# [Problem details]
Nothing but the records, transcribed exactly, should appear in the answer; leave the pictures out.

# [Data section]
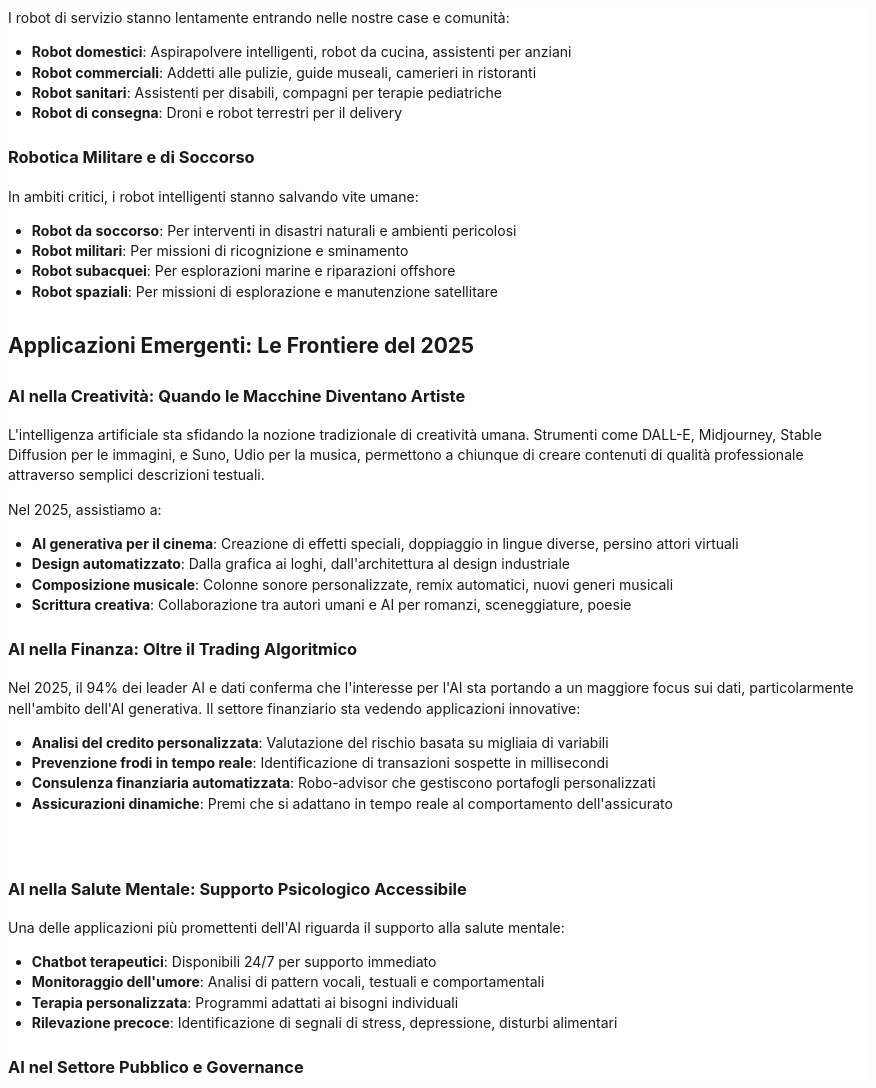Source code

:I robot di servizio stanno lentamente entrando nelle nostre case e comunità:
- **Robot domestici**: Aspirapolvere intelligenti, robot da cucina, assistenti per anziani
- **Robot commerciali**: Addetti alle pulizie, guide museali, camerieri in ristoranti
- **Robot sanitari**: Assistenti per disabili, compagni per terapie pediatriche
- **Robot di consegna**: Droni e robot terrestri per il delivery

### Robotica Militare e di Soccorso

In ambiti critici, i robot intelligenti stanno salvando vite umane:
- **Robot da soccorso**: Per interventi in disastri naturali e ambienti pericolosi
- **Robot militari**: Per missioni di ricognizione e sminamento
- **Robot subacquei**: Per esplorazioni marine e riparazioni offshore
- **Robot spaziali**: Per missioni di esplorazione e manutenzione satellitare

## Applicazioni Emergenti: Le Frontiere del 2025

### AI nella Creatività: Quando le Macchine Diventano Artiste

L'intelligenza artificiale sta sfidando la nozione tradizionale di creatività umana. Strumenti come DALL-E, Midjourney, Stable Diffusion per le immagini, e Suno, Udio per la musica, permettono a chiunque di creare contenuti di qualità professionale attraverso semplici descrizioni testuali.

Nel 2025, assistiamo a:
- **AI generativa per il cinema**: Creazione di effetti speciali, doppiaggio in lingue diverse, persino attori virtuali
- **Design automatizzato**: Dalla grafica ai loghi, dall'architettura al design industriale
- **Composizione musicale**: Colonne sonore personalizzate, remix automatici, nuovi generi musicali
- **Scrittura creativa**: Collaborazione tra autori umani e AI per romanzi, sceneggiature, poesie

### AI nella Finanza: Oltre il Trading Algoritmico

Nel 2025, il 94% dei leader AI e dati conferma che l'interesse per l'AI sta portando a un maggiore focus sui dati, particolarmente nell'ambito dell'AI generativa. Il settore finanziario sta vedendo applicazioni innovative:

- **Analisi del credito personalizzata**: Valutazione del rischio basata su migliaia di variabili
- **Prevenzione frodi in tempo reale**: Identificazione di transazioni sospette in millisecondi  
- **Consulenza finanziaria automatizzata**: Robo-advisor che gestiscono portafogli personalizzati
- **Assicurazioni dinamiche**: Premi che si adattano in tempo reale al comportamento dell'assicurato<br><br><br>

### AI nella Salute Mentale: Supporto Psicologico Accessibile

Una delle applicazioni più promettenti dell'AI riguarda il supporto alla salute mentale:
- **Chatbot terapeutici**: Disponibili 24/7 per supporto immediato
- **Monitoraggio dell'umore**: Analisi di pattern vocali, testuali e comportamentali
- **Terapia personalizzata**: Programmi adattati ai bisogni individuali
- **Rilevazione precoce**: Identificazione di segnali di stress, depressione, disturbi alimentari

### AI nel Settore Pubblico e Governance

# [Reply to the task]
Source code

:I robot di servizio stanno lentamente entrando nelle nostre case e comunità:
- **Robot domestici**: Aspirapolvere intelligenti, robot da cucina, assistenti per anziani
- **Robot commerciali**: Addetti alle pulizie, guide museali, camerieri in ristoranti
- **Robot sanitari**: Assistenti per disabili, compagni per terapie pediatriche
- **Robot di consegna**: Droni e robot terrestri per il delivery

### Robotica Militare e di Soccorso

In ambiti critici, i robot intelligenti stanno salvando vite umane:
- **Robot da soccorso**: Per interventi in disastri naturali e ambienti pericolosi
- **Robot militari**: Per missioni di ricognizione e sminamento
- **Robot subacquei**: Per esplorazioni marine e riparazioni offshore
- **Robot spaziali**: Per missioni di esplorazione e manutenzione satellitare

## Applicazioni Emergenti: Le Frontiere del 2025

### AI nella Creatività: Quando le Macchine Diventano Artiste

L'intelligenza artificiale sta sfidando la nozione tradizionale di creatività umana. Strumenti come DALL-E, Midjourney, Stable Diffusion per le immagini, e Suno, Udio per la musica, permettono a chiunque di creare contenuti di qualità professionale attraverso semplici descrizioni testuali.

Nel 2025, assistiamo a:
- **AI generativa per il cinema**: Creazione di effetti speciali, doppiaggio in lingue diverse, persino attori virtuali
- **Design automatizzato**: Dalla grafica ai loghi, dall'architettura al design industriale
- **Composizione musicale**: Colonne sonore personalizzate, remix automatici, nuovi generi musicali
- **Scrittura creativa**: Collaborazione tra autori umani e AI per romanzi, sceneggiature, poesie

### AI nella Finanza: Oltre il Trading Algoritmico

Nel 2025, il 94% dei leader AI e dati conferma che l'interesse per l'AI sta portando a un maggiore focus sui dati, particolarmente nell'ambito dell'AI generativa. Il settore finanziario sta vedendo applicazioni innovative:

- **Analisi del credito personalizzata**: Valutazione del rischio basata su migliaia di variabili
- **Prevenzione frodi in tempo reale**: Identificazione di transazioni sospette in millisecondi  
- **Consulenza finanziaria automatizzata**: Robo-advisor che gestiscono portafogli personalizzati
- **Assicurazioni dinamiche**: Premi che si adattano in tempo reale al comportamento dell'assicurato<br><br><br>

### AI nella Salute Mentale: Supporto Psicologico Accessibile

Una delle applicazioni più promettenti dell'AI riguarda il supporto alla salute mentale:
- **Chatbot terapeutici**: Disponibili 24/7 per supporto immediato
- **Monitoraggio dell'umore**: Analisi di pattern vocali, testuali e comportamentali
- **Terapia personalizzata**: Programmi adattati ai bisogni individuali
- **Rilevazione precoce**: Identificazione di segnali di stress, depressione, disturbi alimentari

### AI nel Settore Pubblico e Governance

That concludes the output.